Charting volunteer value changed organization’s self- perception

After participating in workshops on social accounting – the value added to an organization by its volunteer’s contributions – the director of finance for a national literacy non-profit says the organization “has more tools to tell its story.”

“Telling its story” isn’t about finding ways to advertise, however. According to Eric Plato, the director of finance for Frontier College, the series of workshops showed staff, management and board how its mission was being fulfilled. It also provided a new way of describing - and documenting – the seeming intangibles not collected in typical financial data.

“There is a new recognition among board and staff about what we are doing,” says Plato, who first participated in the workshops, presented by Laurie Mook, a doctoral candidate at OISE, two years ago.

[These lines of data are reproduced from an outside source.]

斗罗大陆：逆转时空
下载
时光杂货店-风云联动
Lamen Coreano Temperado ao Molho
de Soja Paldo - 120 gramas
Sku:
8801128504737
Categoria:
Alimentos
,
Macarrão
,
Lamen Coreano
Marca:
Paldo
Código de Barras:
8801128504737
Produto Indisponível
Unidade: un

The workshops were a practical applied component of the “Creating a Framework for Valuing Volunteer Project,” which Mook began in 2003 along with Drs. Jack Quarter and Femida Handy.

The projects’ goal was to determine if non-profits include a value for volunteer contribution, how this substitutes or supplements paid labour, and to apply mechanisms to identify and measure these contributions.

“It showed where we are providing skills development for staff, how we network, and what impact our community training has had. It’s become part of our everyday communication and part of our thinking,” says Plato.

Plato, who now speaks at workshops about the impact the volunteer value added accounting system has had on Frontier College, was initially amazed at the college’s own results.

“It showed a total picture of the organization,” he says. “It bridged the gap between the financial bottom line and our mission and ideals. We do a huge amount of work on a small budget.”

More importantly, adds Plato, is that it provided insight into how to tackle a persistent problem faced by the organization: how to explain its identity and function to the public.

With its title Frontier College is often immediately assumed to be a private college, not a non-profit literacy organization that distributes 20,000 books a year across Canada, has over 200 community partners and focuses on its connections with low-income neighborhoods and marginalized individuals.

“How we present ourselves to the public who don’t know what we do was a problem,” says Plato, “and through identifying this it has improved communications and been good for fundraising. As an accountant I found it very interesting – we measured our volunteer contributions as roughly $1.9 million.”

“Our volunteers are probably our most important resource.”